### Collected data
----
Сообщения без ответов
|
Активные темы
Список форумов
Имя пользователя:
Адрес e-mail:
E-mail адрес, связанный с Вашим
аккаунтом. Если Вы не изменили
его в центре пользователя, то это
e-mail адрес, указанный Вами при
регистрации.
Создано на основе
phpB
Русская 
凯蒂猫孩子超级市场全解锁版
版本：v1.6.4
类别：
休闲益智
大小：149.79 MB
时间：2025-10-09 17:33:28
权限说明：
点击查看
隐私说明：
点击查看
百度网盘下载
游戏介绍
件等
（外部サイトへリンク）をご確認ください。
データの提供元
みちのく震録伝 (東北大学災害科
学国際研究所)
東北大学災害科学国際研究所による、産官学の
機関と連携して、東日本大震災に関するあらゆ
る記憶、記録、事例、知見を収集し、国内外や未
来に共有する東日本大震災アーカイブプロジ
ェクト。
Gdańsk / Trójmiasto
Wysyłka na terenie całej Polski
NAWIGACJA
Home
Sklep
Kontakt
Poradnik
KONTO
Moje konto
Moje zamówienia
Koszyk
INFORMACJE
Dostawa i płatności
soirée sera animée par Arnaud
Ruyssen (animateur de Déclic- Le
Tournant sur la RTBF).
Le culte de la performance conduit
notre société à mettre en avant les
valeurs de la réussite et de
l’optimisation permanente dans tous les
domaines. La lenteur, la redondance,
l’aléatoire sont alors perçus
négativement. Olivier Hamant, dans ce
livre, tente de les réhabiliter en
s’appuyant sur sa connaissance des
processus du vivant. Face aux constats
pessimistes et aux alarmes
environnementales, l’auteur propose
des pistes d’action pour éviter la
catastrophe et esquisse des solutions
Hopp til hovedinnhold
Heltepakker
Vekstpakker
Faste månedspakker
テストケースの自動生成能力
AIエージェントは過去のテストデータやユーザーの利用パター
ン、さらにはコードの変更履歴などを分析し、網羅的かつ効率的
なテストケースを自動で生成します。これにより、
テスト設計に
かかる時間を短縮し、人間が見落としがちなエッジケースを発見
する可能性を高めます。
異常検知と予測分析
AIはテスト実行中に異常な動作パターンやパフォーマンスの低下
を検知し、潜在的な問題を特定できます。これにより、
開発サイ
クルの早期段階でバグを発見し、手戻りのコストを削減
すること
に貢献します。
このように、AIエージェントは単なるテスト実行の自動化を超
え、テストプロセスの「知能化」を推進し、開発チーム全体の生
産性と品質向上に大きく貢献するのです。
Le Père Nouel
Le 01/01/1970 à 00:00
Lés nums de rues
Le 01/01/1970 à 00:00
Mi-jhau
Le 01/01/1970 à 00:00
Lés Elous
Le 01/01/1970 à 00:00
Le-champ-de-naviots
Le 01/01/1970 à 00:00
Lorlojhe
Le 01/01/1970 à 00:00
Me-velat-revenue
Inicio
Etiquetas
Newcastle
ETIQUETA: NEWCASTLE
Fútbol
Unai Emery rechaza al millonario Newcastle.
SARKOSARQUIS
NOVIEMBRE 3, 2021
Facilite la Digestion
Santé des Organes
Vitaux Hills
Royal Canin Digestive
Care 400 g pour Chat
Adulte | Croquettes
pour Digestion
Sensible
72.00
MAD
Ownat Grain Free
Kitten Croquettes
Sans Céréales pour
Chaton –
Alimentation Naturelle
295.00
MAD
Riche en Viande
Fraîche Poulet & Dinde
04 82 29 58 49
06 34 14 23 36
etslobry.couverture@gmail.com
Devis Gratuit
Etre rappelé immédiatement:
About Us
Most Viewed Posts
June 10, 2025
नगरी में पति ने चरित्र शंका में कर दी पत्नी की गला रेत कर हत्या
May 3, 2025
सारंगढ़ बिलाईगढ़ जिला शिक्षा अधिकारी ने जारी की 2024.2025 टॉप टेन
----
### WHAT IS NEEDED
Reproduce every line of the data above verbatim, in the same order and with no changes.

### RESPONSE
Сообщения без ответов
|
Активные темы
Список форумов
Имя пользователя:
Адрес e-mail:
E-mail адрес, связанный с Вашим
аккаунтом. Если Вы не изменили
его в центре пользователя, то это
e-mail адрес, указанный Вами при
регистрации.
Создано на основе
phpB
Русская 
凯蒂猫孩子超级市场全解锁版
版本：v1.6.4
类别：
休闲益智
大小：149.79 MB
时间：2025-10-09 17:33:28
权限说明：
点击查看
隐私说明：
点击查看
百度网盘下载
游戏介绍
件等
（外部サイトへリンク）をご確認ください。
データの提供元
みちのく震録伝 (東北大学災害科
学国際研究所)
東北大学災害科学国際研究所による、産官学の
機関と連携して、東日本大震災に関するあらゆ
る記憶、記録、事例、知見を収集し、国内外や未
来に共有する東日本大震災アーカイブプロジ
ェクト。
Gdańsk / Trójmiasto
Wysyłka na terenie całej Polski
NAWIGACJA
Home
Sklep
Kontakt
Poradnik
KONTO
Moje konto
Moje zamówienia
Koszyk
INFORMACJE
Dostawa i płatności
soirée sera animée par Arnaud
Ruyssen (animateur de Déclic- Le
Tournant sur la RTBF).
Le culte de la performance conduit
notre société à mettre en avant les
valeurs de la réussite et de
l’optimisation permanente dans tous les
domaines. La lenteur, la redondance,
l’aléatoire sont alors perçus
négativement. Olivier Hamant, dans ce
livre, tente de les réhabiliter en
s’appuyant sur sa connaissance des
processus du vivant. Face aux constats
pessimistes et aux alarmes
environnementales, l’auteur propose
des pistes d’action pour éviter la
catastrophe et esquisse des solutions
Hopp til hovedinnhold
Heltepakker
Vekstpakker
Faste månedspakker
テストケースの自動生成能力
AIエージェントは過去のテストデータやユーザーの利用パター
ン、さらにはコードの変更履歴などを分析し、網羅的かつ効率的
なテストケースを自動で生成します。これにより、
テスト設計に
かかる時間を短縮し、人間が見落としがちなエッジケースを発見
する可能性を高めます。
異常検知と予測分析
AIはテスト実行中に異常な動作パターンやパフォーマンスの低下
を検知し、潜在的な問題を特定できます。これにより、
開発サイ
クルの早期段階でバグを発見し、手戻りのコストを削減
すること
に貢献します。
このように、AIエージェントは単なるテスト実行の自動化を超
え、テストプロセスの「知能化」を推進し、開発チーム全体の生
産性と品質向上に大きく貢献するのです。
Le Père Nouel
Le 01/01/1970 à 00:00
Lés nums de rues
Le 01/01/1970 à 00:00
Mi-jhau
Le 01/01/1970 à 00:00
Lés Elous
Le 01/01/1970 à 00:00
Le-champ-de-naviots
Le 01/01/1970 à 00:00
Lorlojhe
Le 01/01/1970 à 00:00
Me-velat-revenue
Inicio
Etiquetas
Newcastle
ETIQUETA: NEWCASTLE
Fútbol
Unai Emery rechaza al millonario Newcastle.
SARKOSARQUIS
NOVIEMBRE 3, 2021
Facilite la Digestion
Santé des Organes
Vitaux Hills
Royal Canin Digestive
Care 400 g pour Chat
Adulte | Croquettes
pour Digestion
Sensible
72.00
MAD
Ownat Grain Free
Kitten Croquettes
Sans Céréales pour
Chaton –
Alimentation Naturelle
295.00
MAD
Riche en Viande
Fraîche Poulet & Dinde
04 82 29 58 49
06 34 14 23 36
etslobry.couverture@gmail.com
Devis Gratuit
Etre rappelé immédiatement:
About Us
Most Viewed Posts
June 10, 2025
नगरी में पति ने चरित्र शंका में कर दी पत्नी की गला रेत कर हत्या
May 3, 2025
सारंगढ़ बिलाईगढ़ जिला शिक्षा अधिकारी ने जारी की 2024.2025 टॉप टेन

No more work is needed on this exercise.